▶ _Text under study_:
# What tackle for Ontario?



## grabbingills87 (Dec 30, 2013)

headed to the kayvee lodge on a fly in trip in the end of August just trying to make sure I have everything tackle wise what do you recommend for walleye and pike that time of year?


----------



## piketroller (Oct 24, 2016)

Something shiny and something not shiny in lures you can work fast, slow, and in between is all you really need, plus backups of those variants. If you organize your tackle that way you can find the only six lures you will probably need all week. The non shiny lures will be best in natural colors unless the water has a super heavy tannic stain where you’ll want something with more color, like golds or chartreuse. It’s always fun to drag 75 pounds of lures (I’m guilty too) but end up needing very few.


----------



## grabbingills87 (Dec 30, 2013)

What works best for pike? I’m a diehard walleye guy so pike is new to me what lures would you recommend?

▶ _Your tasks_:
a – Translate this sentence from the tackle thread into Spanish: "If you organize your tackle that way you can find the only six lures you will probably need all week."
b – Return everything in the tackle thread from "headed to the" down to "(Oct 24, 2016)", copied word for word.
The data play no part in this work.

▶ _Extracted records_:
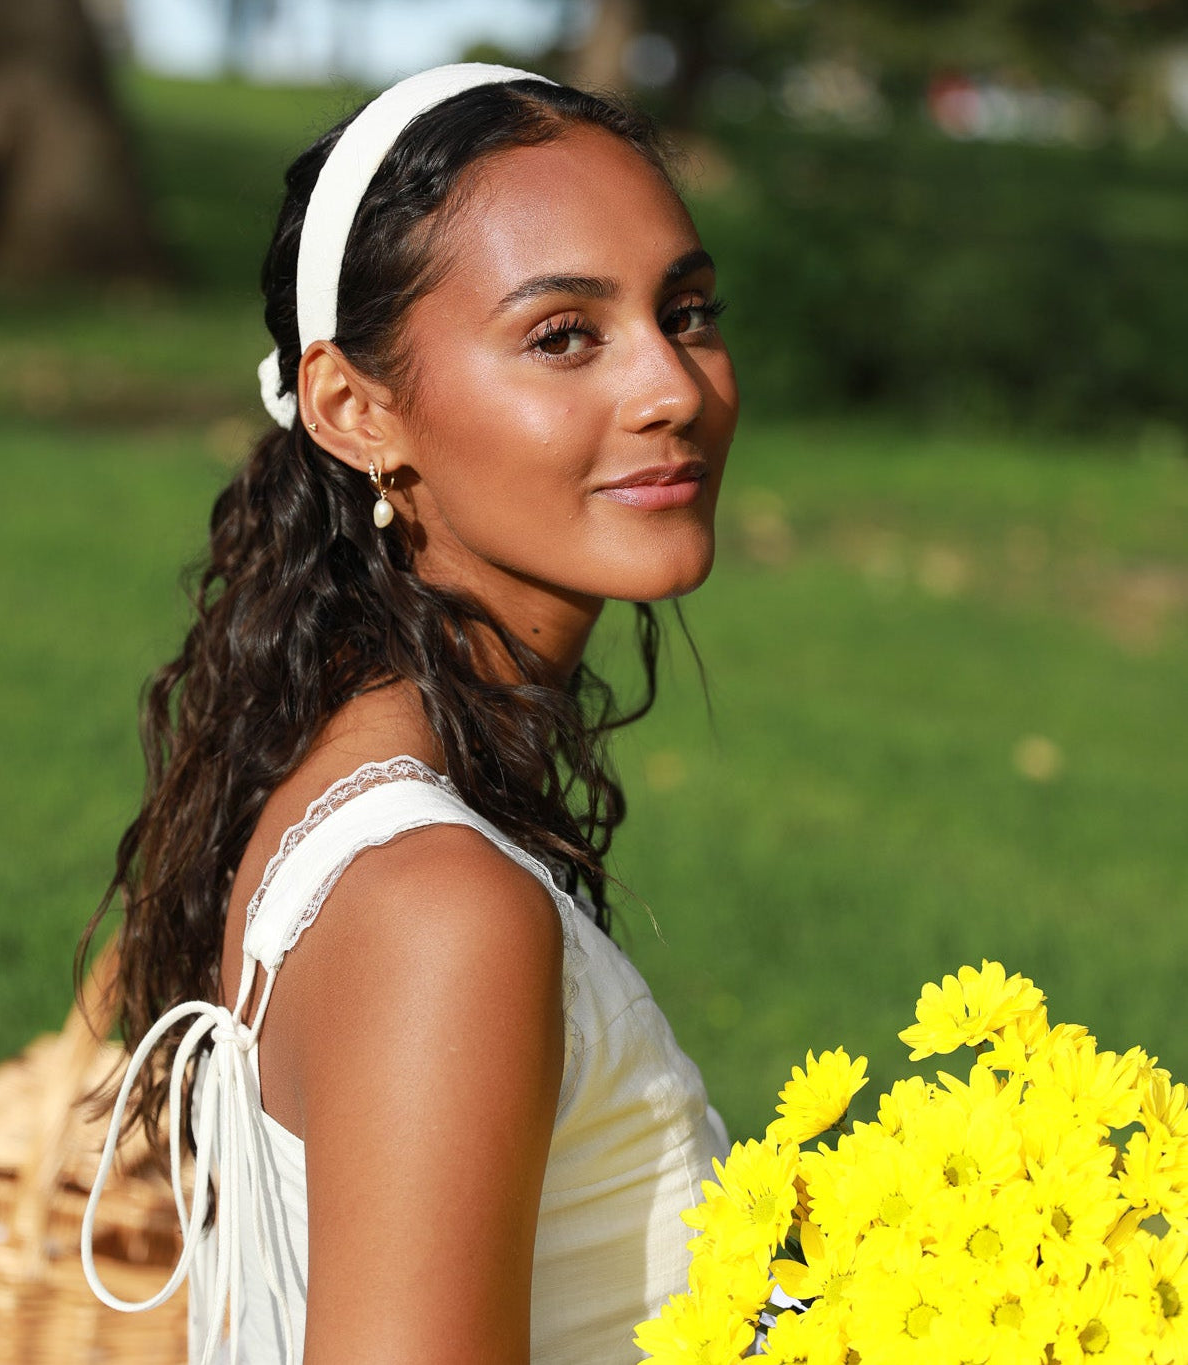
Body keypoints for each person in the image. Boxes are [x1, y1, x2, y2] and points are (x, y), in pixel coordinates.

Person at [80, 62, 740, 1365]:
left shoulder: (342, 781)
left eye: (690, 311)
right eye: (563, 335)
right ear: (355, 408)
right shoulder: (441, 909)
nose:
...
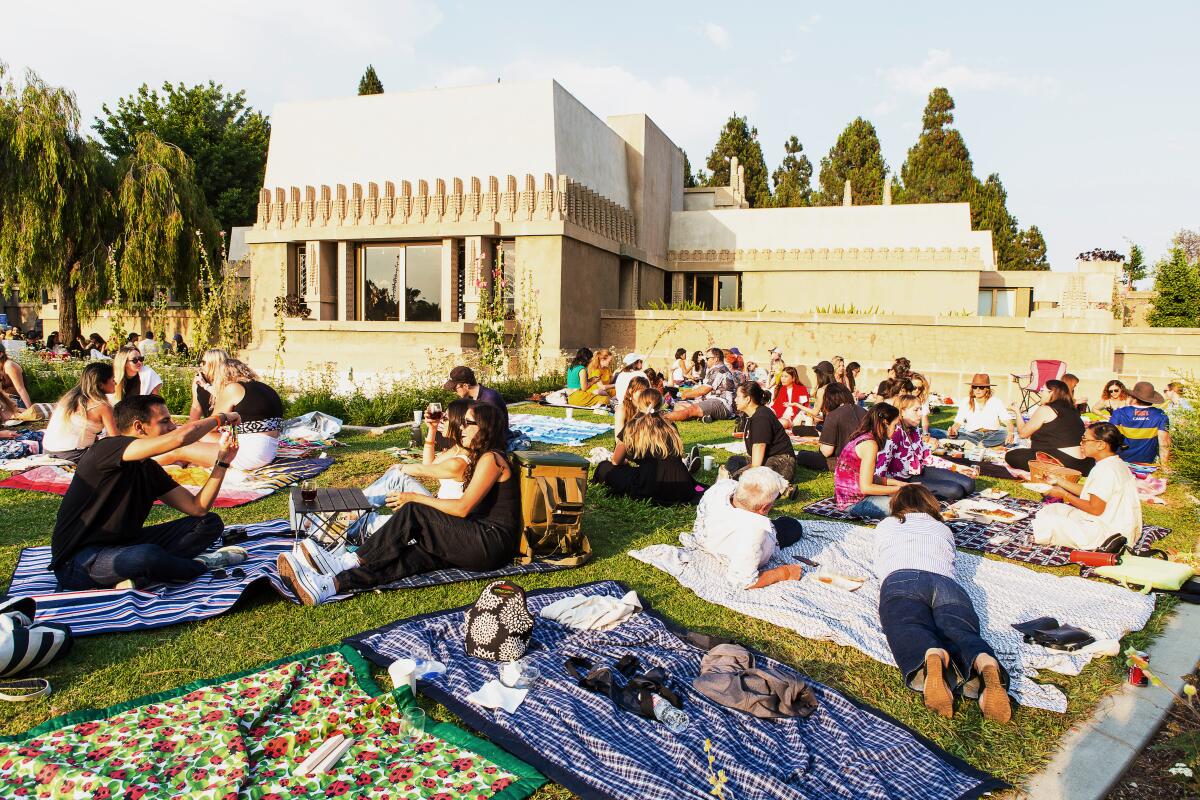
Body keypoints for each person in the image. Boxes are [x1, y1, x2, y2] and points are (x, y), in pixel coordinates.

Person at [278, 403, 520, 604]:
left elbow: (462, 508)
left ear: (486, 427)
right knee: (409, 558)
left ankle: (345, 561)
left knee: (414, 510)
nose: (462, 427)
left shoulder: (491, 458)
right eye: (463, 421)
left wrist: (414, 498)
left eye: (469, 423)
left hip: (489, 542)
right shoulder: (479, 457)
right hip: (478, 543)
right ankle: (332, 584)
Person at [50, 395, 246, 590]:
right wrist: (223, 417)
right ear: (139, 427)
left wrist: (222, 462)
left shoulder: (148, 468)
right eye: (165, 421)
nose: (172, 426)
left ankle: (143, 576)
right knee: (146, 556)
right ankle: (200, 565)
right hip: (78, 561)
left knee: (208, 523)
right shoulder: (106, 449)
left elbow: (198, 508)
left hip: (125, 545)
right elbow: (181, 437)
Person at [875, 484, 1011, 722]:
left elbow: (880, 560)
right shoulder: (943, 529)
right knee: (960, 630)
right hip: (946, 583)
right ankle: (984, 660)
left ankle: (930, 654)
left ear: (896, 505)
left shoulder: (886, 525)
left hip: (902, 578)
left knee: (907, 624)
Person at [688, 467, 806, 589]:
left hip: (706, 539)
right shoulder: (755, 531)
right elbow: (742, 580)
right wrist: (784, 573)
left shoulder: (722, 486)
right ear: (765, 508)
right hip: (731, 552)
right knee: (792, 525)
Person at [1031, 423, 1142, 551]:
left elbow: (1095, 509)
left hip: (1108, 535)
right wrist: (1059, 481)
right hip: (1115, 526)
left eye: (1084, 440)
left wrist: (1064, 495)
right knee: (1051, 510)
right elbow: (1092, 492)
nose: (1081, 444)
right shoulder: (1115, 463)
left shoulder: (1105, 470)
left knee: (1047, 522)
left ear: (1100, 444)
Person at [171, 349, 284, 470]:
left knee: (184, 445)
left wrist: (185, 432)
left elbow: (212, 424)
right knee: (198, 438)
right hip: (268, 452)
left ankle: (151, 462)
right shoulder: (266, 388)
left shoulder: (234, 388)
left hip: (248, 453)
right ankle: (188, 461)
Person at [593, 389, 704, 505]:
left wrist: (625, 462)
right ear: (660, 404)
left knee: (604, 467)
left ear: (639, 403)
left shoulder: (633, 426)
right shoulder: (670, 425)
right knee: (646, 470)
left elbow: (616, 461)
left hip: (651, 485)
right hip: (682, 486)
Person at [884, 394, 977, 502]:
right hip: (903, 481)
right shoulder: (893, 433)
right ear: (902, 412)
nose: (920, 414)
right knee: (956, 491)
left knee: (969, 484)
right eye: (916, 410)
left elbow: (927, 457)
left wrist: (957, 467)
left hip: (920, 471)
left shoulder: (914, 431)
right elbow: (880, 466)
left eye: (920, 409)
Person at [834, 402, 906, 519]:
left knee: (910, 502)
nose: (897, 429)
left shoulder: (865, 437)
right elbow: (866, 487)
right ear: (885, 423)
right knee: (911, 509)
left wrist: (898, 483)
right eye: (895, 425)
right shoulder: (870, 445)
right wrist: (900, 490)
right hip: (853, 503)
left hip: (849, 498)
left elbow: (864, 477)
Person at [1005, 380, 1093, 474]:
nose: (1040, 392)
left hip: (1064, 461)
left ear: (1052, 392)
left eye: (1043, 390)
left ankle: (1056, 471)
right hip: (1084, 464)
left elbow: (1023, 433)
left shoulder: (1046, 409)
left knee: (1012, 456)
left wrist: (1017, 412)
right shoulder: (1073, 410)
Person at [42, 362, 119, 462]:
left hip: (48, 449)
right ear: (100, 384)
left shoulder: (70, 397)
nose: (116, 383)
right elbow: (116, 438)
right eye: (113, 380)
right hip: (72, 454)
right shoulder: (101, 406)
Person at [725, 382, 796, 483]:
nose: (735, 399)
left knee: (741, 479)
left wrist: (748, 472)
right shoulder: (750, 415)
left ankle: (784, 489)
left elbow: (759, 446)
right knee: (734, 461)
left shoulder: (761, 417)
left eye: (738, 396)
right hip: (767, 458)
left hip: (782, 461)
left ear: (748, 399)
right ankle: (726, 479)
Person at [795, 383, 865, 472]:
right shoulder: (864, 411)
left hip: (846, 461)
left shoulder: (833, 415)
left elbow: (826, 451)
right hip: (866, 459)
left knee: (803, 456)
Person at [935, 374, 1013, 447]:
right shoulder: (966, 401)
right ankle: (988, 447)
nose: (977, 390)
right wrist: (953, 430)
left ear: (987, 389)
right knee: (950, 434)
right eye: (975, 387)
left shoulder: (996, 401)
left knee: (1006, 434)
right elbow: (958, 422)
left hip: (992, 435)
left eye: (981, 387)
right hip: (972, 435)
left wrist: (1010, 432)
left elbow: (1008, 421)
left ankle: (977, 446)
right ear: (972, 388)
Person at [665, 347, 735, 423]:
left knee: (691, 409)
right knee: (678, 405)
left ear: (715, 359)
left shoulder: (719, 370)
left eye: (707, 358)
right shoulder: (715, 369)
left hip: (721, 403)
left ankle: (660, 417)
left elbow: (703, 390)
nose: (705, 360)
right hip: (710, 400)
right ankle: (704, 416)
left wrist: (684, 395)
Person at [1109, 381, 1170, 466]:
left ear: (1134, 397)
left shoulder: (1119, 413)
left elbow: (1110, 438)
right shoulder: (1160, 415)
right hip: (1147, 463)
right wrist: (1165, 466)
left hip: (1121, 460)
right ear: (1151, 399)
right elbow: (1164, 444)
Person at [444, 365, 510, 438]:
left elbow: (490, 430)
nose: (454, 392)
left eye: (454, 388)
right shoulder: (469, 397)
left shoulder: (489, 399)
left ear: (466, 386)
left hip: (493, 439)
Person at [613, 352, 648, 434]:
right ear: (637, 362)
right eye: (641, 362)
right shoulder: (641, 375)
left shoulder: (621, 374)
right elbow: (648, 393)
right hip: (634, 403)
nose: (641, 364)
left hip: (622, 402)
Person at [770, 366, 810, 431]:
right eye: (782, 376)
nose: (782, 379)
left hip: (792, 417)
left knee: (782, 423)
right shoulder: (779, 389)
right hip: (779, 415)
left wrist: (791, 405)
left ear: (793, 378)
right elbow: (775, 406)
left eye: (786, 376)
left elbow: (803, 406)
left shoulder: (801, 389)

▶ _Responses in order_:
a – Si organizas tu equipo de pesca de esa manera, podrás encontrar los únicos seis señuelos que probablemente necesitarás en toda la semana.

b –
headed to the kayvee lodge on a fly in trip in the end of August just trying to make sure I have everything tackle wise what do you recommend for walleye and pike that time of year?


----------



## piketroller (Oct 24, 2016)